Izrael rozpoczyna ataki w całej Strefie Gazy
Izraelskie samoloty i czołgi uderzyły w obszary w całej Strefie Gazy – twierdzą mieszkańcy, gdy doradca Białego Domu ds. bezpieczeństwa narodowego Jake Sullivan spotkał się w niedzielę z izraelskim premierem Benjaminem Netanjahu w odpowiedzi na wezwania USA do bardziej skoncentrowanej kampanii wojskowej.
Oczekiwano, że Sullivan będzie nalegał, aby Izrael zaatakował bojowników Hamasu w ukierunkowany sposób, a nie poprzez atak na pełną skalę na miasto Rafah w południowej Gazie, jak oznajmił Biały Dom przed dyskusjami.
Izrael napiera na miasto, które według niego jest ostatnim bastionem sił Hamasu. Setki tysięcy Palestyńczyków uciekło z obszaru, który był jednym z niewielu pozostałych miejsc schronienia.

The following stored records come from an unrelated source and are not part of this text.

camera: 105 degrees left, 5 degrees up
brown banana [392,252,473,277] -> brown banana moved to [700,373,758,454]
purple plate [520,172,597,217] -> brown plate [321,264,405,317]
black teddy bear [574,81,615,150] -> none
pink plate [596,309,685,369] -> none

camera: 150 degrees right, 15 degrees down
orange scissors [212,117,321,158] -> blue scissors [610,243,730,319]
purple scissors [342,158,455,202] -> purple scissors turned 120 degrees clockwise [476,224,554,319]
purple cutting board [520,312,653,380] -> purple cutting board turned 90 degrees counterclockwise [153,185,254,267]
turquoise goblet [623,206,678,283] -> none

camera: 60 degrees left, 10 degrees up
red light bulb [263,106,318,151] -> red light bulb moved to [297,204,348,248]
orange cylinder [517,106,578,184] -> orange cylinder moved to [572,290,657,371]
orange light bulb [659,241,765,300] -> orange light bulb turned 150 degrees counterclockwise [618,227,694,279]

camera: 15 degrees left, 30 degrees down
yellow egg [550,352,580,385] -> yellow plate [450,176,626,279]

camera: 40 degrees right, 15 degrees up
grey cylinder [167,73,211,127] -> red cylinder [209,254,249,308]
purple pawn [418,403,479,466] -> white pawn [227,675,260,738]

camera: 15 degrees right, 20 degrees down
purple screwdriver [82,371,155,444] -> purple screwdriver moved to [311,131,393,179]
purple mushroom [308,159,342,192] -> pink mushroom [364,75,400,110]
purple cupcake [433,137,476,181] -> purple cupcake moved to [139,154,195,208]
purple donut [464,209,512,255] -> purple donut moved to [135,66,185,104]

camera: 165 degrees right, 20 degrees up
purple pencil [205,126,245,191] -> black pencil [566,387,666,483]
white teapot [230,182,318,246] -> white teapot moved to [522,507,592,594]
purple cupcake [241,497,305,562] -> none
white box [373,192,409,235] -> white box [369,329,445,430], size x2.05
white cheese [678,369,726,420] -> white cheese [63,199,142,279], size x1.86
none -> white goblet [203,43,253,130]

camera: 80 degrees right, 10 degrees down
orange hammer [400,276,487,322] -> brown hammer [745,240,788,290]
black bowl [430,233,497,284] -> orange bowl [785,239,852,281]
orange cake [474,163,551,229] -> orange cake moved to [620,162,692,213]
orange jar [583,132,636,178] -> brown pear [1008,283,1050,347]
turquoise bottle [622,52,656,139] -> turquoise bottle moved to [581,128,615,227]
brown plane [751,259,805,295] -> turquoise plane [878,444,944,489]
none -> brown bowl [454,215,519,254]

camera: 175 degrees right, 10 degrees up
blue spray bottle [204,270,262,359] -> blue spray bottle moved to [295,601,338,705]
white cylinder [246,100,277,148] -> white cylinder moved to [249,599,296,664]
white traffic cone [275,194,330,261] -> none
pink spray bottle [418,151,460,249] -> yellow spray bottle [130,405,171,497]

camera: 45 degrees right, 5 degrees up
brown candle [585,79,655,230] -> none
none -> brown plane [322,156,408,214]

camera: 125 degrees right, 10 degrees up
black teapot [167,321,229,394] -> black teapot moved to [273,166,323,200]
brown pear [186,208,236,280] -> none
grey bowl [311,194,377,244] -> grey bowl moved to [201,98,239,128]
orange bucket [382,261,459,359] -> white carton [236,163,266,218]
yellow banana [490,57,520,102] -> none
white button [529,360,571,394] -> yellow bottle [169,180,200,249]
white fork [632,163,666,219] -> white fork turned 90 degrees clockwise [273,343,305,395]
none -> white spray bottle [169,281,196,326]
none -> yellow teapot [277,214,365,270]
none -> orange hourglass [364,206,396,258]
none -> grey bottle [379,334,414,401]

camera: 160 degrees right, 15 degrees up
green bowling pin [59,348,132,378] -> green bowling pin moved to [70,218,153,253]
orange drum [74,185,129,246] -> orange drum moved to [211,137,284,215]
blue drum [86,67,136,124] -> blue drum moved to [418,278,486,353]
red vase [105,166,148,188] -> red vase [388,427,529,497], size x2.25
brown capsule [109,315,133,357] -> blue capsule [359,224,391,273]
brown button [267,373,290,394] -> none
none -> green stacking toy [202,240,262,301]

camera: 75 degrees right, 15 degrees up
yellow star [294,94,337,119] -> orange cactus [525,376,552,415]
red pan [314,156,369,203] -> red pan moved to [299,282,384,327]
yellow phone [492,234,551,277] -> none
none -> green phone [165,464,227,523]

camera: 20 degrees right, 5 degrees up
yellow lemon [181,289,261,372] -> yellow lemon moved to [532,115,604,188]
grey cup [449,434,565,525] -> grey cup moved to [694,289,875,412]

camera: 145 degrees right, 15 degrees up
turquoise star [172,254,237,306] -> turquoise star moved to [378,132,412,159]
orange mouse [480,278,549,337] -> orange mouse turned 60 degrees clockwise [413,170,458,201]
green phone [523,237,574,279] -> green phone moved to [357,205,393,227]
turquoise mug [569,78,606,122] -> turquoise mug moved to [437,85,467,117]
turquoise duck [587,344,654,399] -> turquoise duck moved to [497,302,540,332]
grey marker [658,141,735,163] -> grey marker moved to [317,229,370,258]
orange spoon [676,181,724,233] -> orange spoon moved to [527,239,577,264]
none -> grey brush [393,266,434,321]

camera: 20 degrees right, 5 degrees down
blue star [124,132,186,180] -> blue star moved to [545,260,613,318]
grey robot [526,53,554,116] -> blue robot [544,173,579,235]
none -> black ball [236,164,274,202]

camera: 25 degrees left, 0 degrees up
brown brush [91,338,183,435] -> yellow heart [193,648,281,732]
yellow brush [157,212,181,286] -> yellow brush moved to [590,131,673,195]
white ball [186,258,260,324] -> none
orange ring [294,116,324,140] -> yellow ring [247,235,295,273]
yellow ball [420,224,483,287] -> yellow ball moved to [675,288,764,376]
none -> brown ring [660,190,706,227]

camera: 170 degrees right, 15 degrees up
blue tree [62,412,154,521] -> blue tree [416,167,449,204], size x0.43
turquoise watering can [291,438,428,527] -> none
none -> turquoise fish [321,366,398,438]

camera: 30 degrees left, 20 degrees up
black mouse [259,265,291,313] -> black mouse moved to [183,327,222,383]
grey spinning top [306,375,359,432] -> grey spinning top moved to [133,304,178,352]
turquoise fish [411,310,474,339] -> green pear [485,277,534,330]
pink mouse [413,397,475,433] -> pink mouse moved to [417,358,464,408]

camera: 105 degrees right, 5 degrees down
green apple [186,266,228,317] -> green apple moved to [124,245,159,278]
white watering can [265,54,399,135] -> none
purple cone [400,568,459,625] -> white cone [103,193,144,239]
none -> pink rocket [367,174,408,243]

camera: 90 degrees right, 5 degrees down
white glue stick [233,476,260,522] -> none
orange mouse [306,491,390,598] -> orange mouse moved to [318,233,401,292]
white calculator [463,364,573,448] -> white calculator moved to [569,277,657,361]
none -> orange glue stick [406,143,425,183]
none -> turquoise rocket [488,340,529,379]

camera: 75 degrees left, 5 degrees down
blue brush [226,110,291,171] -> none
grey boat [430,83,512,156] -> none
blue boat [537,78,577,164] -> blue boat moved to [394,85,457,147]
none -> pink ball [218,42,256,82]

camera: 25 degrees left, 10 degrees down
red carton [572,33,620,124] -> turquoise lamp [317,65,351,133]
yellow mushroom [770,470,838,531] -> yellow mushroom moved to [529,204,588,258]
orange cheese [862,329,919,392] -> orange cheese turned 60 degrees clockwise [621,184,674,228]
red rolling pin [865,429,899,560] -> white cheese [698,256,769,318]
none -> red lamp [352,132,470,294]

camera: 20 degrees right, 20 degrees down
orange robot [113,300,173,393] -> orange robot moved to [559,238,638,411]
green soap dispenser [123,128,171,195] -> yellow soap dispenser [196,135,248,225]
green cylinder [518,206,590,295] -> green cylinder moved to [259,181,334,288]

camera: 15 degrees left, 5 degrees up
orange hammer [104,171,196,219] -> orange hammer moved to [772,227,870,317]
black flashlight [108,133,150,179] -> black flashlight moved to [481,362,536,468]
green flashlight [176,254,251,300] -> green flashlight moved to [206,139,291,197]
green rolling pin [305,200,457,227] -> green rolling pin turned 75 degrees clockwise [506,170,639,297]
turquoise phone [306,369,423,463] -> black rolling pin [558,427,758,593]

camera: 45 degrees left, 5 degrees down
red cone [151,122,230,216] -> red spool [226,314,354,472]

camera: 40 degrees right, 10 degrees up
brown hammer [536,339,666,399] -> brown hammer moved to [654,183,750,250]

„W całej Strefie Gazy nie ma bezpieczeństwa” – powiedział Majid Omran, który powiedział agencji Reuters, że jego rodzina uciekła z Rafah i właśnie wróciła do tego, co pozostało z ich domu w mieście Khan Younis na południu, z którego uciekli prawie pięć miesięcy temu.
„Zabraliśmy nasze dzieci, wnuki i córki, przyjechaliśmy i zamieszkaliśmy nad gruzami naszego domu. Ponieważ nie ma tu gdzie się schronić” – powiedział Omran agencji Reuters wewnątrz zrujnowanej posiadłości, gdy kobieta gotowała nad ogniem.
Siły izraelskie w nocy i w niedzielę wdzierały się także głębiej w wąskie uliczki Dżabalii w północnej Gazie, wracając na obszar, który, jak twierdzili, oczyścili wcześniej w trakcie konfliktu – twierdzą mieszkańcy.
Izraelskie wojsko stwierdziło, że jego operacje w Dżabalii – największym z ośmiu historycznych obozów dla uchodźców w Gazie – są precyzyjne i mają na celu powstrzymanie Hamasu przed ponownym ustanowieniem tam władzy.
Izraelskie wojsko oświadczyło, że „działa w celu zidentyfikowania uzbrojonych komórek terrorystycznych i… przeprowadza dziesiątki ataków, aby pomóc siłom działającym na miejscu” w rejonie Dżabalii.
Przed niedzielnymi rozmowami izraelski urzędnik powiedział, że premier Benjamin Netanjahu i jego starsi doradcy będą starali się osiągnąć porozumienie z Sullivanem w sprawie konieczności kontynuowania nacisków prasowych na rzecz Rafaha.
Wcześniejsze obawy Stanów Zjednoczonych co do wykonalności działań humanitarnych Izraela mogły zostać rozwiane przez ewakuację około połowy Palestyńczyków w tym mieście w ciągu 12 dni, powiedział urzędnik, który rozmawiał z Reutersem pod warunkiem zachowania anonimowości.
„Pokazaliśmy, że jest to nie tylko konieczne, ale wykonalne” – dodał urzędnik.
Urzędnik powiedział, że Izrael wyrazi również obawy w związku z dziesiątkami tuneli, które według niego odkryły jego siły pod Rafah i prowadzą do sąsiedniego Egiptu, co potępiło akcję wojskową.